FX market outlookPosted on Friday, April 28 2017 at 8:50 am GMT+0000
The yen was better bid as risk sentiment was the main driver despite a slew of data out of Japan during today’s Asian session.
Japan’s core CPI number remained well below the Bank of Japan’s 2% target and rose at a slower pace in March by 0.2% year-on-year versus expectations for a 0.3% increase. Household spending was weak as it fell much more than expected by 1.3% in March from a year earlier. Other data for March showed industrial production fell 2.1% last month while the unemployment rate held steady at 2.8%, indicating a tight labour market. But despite this, it has done little to lift inflation.
The dollar was little changed against the yen after a big tumble yesterday. The pair consolidated around 111.20 yen but is up almost 2% for the week.
The dollar index, which tracks the greenback against a basket of major counterparts, gained slightly in Asia but is headed for a weekly loss.
The euro remained below the key $1.09 level after tumbling yesterday on ECB President Mario Draghi’s comments. The single currency fell after Draghi showed concern about subdued inflation in the Eurozone but he acknowledged solid growth in the economy.
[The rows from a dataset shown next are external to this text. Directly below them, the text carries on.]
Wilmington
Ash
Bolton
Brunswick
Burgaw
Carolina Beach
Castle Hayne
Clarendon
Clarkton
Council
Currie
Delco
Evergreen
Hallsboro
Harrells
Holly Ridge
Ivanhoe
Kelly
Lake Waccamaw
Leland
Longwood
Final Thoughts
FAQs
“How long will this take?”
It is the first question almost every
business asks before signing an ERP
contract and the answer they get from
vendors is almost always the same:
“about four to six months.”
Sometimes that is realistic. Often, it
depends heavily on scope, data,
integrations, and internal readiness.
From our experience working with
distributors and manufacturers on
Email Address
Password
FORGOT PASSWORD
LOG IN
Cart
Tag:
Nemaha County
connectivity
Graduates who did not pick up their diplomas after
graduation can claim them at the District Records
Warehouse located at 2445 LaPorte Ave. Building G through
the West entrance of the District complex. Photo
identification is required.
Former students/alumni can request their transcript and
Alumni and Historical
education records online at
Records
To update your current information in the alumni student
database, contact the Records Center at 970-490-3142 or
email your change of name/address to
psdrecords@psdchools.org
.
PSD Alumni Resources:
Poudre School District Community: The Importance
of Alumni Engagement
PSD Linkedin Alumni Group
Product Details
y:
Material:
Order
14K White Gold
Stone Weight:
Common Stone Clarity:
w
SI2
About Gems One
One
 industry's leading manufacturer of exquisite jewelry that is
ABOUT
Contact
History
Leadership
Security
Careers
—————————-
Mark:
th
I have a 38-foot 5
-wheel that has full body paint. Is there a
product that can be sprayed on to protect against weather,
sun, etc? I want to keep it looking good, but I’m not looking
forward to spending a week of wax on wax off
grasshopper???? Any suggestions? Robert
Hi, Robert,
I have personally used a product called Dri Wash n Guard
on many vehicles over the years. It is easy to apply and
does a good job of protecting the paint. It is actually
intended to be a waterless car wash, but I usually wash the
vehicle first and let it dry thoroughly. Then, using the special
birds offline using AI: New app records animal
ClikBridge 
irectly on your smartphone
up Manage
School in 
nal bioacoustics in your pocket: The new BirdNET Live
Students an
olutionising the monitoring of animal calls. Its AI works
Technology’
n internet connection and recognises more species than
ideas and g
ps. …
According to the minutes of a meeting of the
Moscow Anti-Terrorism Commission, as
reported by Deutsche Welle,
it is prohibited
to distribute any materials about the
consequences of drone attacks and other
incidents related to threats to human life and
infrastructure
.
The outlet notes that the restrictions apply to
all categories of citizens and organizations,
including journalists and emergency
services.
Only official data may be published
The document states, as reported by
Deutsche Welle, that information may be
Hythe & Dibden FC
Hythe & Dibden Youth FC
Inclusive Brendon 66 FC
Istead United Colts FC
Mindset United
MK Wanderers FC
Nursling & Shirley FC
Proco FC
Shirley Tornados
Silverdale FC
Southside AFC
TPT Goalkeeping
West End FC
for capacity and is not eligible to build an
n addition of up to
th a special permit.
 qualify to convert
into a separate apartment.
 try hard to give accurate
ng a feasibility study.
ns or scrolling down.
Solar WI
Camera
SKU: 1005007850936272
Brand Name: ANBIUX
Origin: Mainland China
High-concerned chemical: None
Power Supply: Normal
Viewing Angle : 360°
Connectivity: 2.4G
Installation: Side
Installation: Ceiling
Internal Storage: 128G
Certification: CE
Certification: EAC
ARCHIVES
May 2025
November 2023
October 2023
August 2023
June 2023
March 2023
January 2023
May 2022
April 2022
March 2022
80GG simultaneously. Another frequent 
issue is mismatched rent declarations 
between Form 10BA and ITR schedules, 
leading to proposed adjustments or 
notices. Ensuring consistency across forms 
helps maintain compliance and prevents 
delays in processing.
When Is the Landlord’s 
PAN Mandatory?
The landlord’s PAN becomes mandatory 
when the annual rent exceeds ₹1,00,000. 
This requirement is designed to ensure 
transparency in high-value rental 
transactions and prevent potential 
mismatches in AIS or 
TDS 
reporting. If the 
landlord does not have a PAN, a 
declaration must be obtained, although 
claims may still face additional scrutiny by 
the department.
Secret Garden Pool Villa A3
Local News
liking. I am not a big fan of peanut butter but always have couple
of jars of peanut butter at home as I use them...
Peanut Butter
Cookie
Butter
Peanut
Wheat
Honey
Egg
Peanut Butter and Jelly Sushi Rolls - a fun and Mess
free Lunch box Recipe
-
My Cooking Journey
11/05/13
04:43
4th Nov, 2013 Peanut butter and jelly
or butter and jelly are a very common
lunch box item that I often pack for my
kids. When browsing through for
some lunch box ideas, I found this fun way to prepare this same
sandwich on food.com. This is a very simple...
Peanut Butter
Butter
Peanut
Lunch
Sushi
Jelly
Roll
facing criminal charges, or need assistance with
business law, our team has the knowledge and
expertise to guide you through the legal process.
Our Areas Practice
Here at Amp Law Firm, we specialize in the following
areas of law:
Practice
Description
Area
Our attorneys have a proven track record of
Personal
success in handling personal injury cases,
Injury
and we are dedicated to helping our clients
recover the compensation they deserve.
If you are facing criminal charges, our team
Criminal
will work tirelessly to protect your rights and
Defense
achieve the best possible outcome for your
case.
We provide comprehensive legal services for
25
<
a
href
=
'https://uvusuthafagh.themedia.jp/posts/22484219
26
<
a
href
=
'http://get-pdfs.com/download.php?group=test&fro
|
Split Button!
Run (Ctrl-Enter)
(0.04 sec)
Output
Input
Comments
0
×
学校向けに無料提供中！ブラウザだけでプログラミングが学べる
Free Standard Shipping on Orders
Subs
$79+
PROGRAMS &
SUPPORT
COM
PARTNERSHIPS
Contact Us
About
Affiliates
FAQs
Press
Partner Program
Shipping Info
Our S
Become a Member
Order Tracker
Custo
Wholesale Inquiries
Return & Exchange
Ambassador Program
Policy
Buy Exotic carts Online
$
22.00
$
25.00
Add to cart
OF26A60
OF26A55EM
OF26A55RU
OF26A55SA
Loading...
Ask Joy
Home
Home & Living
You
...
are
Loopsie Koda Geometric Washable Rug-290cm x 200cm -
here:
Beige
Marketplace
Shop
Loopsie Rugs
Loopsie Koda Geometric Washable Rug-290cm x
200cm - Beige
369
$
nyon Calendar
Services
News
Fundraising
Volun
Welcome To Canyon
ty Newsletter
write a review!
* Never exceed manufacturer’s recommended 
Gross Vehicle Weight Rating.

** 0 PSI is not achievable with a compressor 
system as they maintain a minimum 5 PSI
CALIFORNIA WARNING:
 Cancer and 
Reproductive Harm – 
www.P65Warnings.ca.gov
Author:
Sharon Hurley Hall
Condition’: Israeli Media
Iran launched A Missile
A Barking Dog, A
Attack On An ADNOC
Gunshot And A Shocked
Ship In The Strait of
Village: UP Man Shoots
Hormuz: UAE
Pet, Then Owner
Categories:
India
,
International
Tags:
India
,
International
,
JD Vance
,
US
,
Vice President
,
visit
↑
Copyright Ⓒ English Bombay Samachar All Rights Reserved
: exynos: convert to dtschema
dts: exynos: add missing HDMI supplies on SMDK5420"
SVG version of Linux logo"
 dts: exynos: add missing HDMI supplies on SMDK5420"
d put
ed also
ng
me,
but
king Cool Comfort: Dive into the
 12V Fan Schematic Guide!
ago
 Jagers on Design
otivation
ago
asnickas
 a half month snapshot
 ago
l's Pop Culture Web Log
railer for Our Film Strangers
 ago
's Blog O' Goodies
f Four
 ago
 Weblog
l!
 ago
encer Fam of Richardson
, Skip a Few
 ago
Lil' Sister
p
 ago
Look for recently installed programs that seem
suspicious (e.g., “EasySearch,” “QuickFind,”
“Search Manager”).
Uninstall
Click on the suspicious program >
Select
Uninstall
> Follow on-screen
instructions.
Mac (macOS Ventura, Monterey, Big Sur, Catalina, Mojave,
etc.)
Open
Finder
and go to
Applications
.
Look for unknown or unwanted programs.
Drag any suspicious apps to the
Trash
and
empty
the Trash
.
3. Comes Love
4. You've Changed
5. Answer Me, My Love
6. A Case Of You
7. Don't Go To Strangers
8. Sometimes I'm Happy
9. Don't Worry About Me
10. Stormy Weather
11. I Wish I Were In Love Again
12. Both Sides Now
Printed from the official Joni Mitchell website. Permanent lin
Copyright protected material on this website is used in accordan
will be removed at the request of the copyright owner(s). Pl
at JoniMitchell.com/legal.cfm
However, the euro is on track for a weekly gain after rising to a 5 1/2 month high this week following a rally on the results of the first round of the French elections last Sunday which saw centrist and market favourite Emmanuel Macron winning.
Sterling held onto gains and mostly traded above the key $1.2900 level after a strong rally yesterday. Focus will be on UK GDP out later today. This will be the first reading for first quarter growth and forecasts are for a slower pace of 0.4% quarter-on-quarter in Q1 from 0.7% growth in Q4.
Meanwhile, US GDP data will also be released today, which will be closely watched by the Federal Reserve. The Chicago PMI and university of Michigan consumer sentiment reports are also due.
Eurozone CPI will be published later for the month of April. France already released preliminary CPI numbers, with the headline figure coming in at 1.2% year-on-year.